Will the FTC get into the sinews of the oil price distortion? That remains to be seen. That the WTI (West Texas Intermediate oil contract) is trading today at over $95/barrel on the CME-owned NY Mercantile Exchange is beyond logical comprehension, especially when one considers that U.S. inventories are near all time record highs, that American oil production is expanding dramatically, American consumers are using significantly less gasoline/diesel than even a few years ago, and natural gas heating units are replacing oil heating units in homes all over America. Most tellingly, that some four years ago, within a month of the Obama presidency, the price of oil was $33/barrel.
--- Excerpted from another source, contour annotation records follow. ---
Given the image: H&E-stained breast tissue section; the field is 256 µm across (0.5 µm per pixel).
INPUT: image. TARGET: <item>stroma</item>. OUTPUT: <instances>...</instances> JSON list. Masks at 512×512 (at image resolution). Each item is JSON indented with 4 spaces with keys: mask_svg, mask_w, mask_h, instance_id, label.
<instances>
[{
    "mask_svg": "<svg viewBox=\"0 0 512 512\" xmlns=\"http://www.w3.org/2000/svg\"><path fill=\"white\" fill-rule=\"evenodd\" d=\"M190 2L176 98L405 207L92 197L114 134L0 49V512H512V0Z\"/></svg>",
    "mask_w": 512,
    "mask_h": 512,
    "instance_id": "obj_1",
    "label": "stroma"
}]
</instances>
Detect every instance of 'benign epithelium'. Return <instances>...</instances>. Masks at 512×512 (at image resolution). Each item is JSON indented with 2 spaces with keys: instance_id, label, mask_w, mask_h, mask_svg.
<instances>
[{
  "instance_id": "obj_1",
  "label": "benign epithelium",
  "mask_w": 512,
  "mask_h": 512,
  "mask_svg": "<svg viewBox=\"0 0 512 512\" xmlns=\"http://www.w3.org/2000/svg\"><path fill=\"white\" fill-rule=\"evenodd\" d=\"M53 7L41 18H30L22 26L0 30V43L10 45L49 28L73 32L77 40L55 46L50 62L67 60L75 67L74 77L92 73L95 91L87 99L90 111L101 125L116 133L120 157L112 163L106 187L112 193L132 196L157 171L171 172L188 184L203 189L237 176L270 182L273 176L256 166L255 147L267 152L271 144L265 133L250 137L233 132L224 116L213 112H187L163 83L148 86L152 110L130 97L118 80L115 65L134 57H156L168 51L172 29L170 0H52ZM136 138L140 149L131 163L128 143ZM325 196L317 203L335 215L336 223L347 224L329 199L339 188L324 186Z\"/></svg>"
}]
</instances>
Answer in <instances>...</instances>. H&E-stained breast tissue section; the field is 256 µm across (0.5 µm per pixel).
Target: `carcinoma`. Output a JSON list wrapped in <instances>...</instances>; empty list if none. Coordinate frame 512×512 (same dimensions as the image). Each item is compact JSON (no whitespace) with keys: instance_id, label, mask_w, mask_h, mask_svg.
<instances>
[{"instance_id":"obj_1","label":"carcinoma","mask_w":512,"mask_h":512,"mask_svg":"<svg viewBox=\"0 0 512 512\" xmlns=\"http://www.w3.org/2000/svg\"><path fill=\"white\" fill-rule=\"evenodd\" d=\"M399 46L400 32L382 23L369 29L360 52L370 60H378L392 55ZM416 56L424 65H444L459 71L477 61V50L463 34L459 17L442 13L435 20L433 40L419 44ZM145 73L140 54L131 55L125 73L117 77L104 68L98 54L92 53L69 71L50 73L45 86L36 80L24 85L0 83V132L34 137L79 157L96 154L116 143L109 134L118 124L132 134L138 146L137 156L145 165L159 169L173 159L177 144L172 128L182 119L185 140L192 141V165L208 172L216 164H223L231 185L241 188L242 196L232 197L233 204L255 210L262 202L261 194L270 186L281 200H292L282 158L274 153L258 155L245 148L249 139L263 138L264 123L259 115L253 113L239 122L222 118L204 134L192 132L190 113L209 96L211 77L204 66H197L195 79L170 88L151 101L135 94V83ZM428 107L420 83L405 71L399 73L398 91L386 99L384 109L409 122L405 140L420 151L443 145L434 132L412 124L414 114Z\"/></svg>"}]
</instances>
What other commodity has had such a dramatic rise while supply increased and consumption declined?
Joaquim Alumina, Europe's top antitrust official, was quoted as saying this past May 28th that if oil price manipulation did take place, it would have caused "huge" damage to consumers. What is unconscionable is that it has been said so rarely by those in whom we have entrusted governance.
Frighteningly, we also learn that the Commodity Futures Trading Commission (CFTC) is reviewing complaints of bogus bids and offers for WTI oil contracts. An exercise known as "spoofing," which is illegal, whereby bids or offers are entered with the intention of canceling them before the trade is executed, aimed at moving prices in a given direction on the CME Group's NYMerc, the world's largest energy-futures exchange. CFTC commissioner Bart Chilton reported only yesterday that he had received more than a half dozen complaints from traders.
Certainly the FTC has its work laid out. The big question now is will they follow through or go the way of the "Oil/Gas Pricing Fraud Panel" of April 2011 from which we have yet to hear a single note?